Electron–phonon interaction in tetrahedral semiconductors

Abstract

Considerable progress has been made in recent years in the field of ab initio calculations of electronic band structures of semiconductors and insulators. The one-electron states (and the concomitant two-particle excitations) have been obtained without adjustable parameters, with a high degree of reliability. Also, more recently, the electron–hole excitation frequencies responsible for optical spectra have been calculated. These calculations, however, are performed with the constituent atoms fixed in their crystallographic positions and thus neglect the effects of the lattice vibrations (i.e. electron–phonon interaction) which can be rather large, even larger than the error bars assumed for ab initio calculations. Effects of electron–phonon interactions on the band structure can be experimentally investigated in detail by measuring the temperature dependence of energy gaps or critical points (van Hove singularities) of the optical excitation spectra. These studies have been complemented in recent years by observing the dependence of such spectra on isotopic mass whenever different stable isotopes of a given atom are available at affordable prices. In crystals composed of different atoms, the effect of the vibration of each separate atom can thus be investigated by isotopic substitution. Because of the zero-point vibrations, such effects are present even at zero temperature ( T=0). In this paper, we discuss state-of-the-art calculations of the dielectric function spectra and compare them with experimental results, with emphasis on the differences introduced by the electron–phonon interaction.
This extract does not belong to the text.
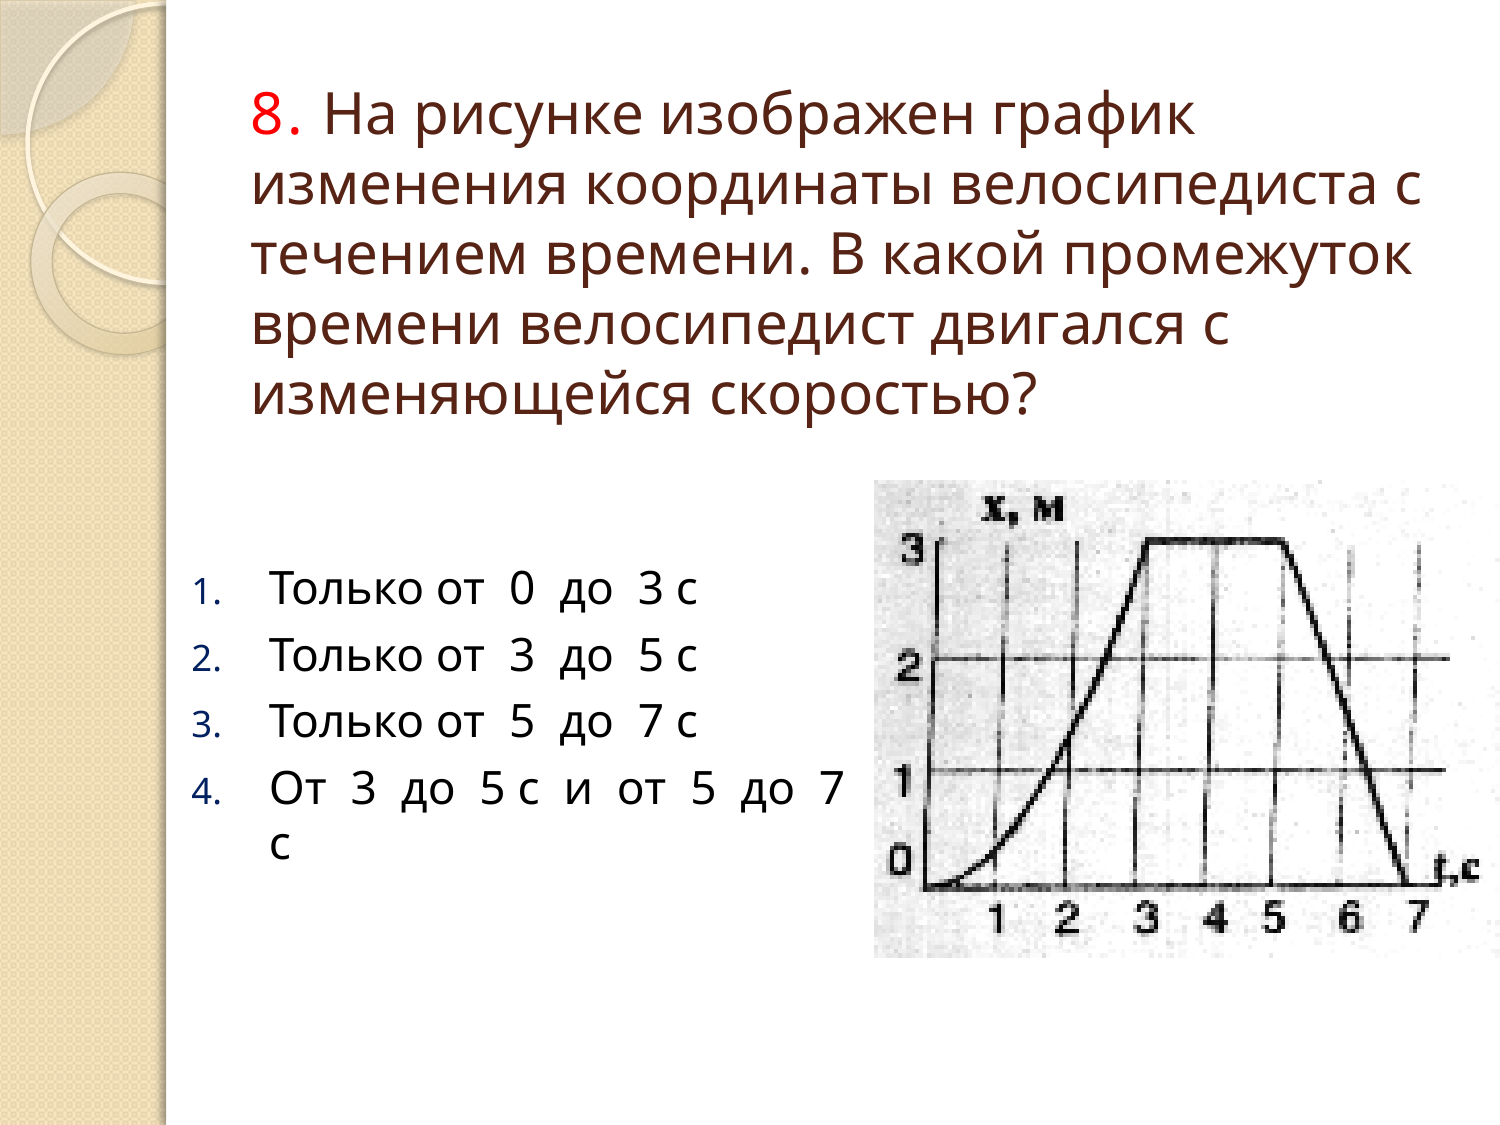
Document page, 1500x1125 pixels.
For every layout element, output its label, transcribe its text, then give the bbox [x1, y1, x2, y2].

The temperature dependence of various optical parameters will be described by means of one or two (in a few cases three) Einstein oscillators, except at the lowest temperatures where the T 4 law (contrary to the Varshni T 2 result) will be shown to apply. Increasing an isotopic mass increases the energy gaps, except in the case of monovalent Cu (e.g. CuCl) and possibly Ag (e.g. AgGaS 2). It will be shown that the gaps of tetrahedral materials containing an element of the first row of the periodic table (C,N,O) are strongly affected by the electron–phonon interaction. It will be conjectured that this effect is related to the superconductivity recently observed in heavily boron-doped carbon.